Exercise directions:
Give again exactly the lines that stretch from the one with "chemotherapeutic agent; and" to the end of the data below, including both of those lines and nothing else.

--------

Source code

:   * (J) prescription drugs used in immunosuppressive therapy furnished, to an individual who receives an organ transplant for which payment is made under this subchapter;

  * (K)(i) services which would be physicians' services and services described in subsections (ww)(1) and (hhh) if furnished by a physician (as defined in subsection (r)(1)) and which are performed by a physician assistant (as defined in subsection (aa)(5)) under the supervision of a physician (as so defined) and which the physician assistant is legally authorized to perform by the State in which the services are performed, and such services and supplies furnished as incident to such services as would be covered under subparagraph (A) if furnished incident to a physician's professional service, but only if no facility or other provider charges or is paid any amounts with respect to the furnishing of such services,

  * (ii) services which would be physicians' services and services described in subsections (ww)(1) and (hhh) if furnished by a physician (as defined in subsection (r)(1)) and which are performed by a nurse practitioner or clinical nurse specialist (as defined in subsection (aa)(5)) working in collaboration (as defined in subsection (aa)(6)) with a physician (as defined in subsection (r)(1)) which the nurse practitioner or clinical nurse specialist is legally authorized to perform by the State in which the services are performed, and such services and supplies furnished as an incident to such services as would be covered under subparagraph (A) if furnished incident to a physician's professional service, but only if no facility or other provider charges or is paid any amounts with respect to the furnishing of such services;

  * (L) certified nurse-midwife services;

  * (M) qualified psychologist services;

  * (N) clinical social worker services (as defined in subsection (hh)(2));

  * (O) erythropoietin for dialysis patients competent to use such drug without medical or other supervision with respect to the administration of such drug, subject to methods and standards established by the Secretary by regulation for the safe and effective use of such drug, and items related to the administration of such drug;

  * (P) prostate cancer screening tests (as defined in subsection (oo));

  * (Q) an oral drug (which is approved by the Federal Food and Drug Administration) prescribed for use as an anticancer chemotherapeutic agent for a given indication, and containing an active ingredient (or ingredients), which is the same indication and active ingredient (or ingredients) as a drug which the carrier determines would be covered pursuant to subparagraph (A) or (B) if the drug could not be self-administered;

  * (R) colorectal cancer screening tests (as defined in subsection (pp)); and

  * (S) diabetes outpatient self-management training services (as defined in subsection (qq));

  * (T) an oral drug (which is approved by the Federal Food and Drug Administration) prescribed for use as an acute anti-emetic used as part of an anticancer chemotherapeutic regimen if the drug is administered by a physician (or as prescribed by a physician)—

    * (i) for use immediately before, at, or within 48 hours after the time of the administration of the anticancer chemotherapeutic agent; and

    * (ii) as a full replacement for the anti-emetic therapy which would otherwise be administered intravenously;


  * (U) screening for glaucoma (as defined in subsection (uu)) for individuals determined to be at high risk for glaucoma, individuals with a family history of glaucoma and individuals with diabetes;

--------

Answer to this problem:
    * (i) for use immediately before, at, or within 48 hours after the time of the administration of the anticancer chemotherapeutic agent; and

    * (ii) as a full replacement for the anti-emetic therapy which would otherwise be administered intravenously;


  * (U) screening for glaucoma (as defined in subsection (uu)) for individuals determined to be at high risk for glaucoma, individuals with a family history of glaucoma and individuals with diabetes;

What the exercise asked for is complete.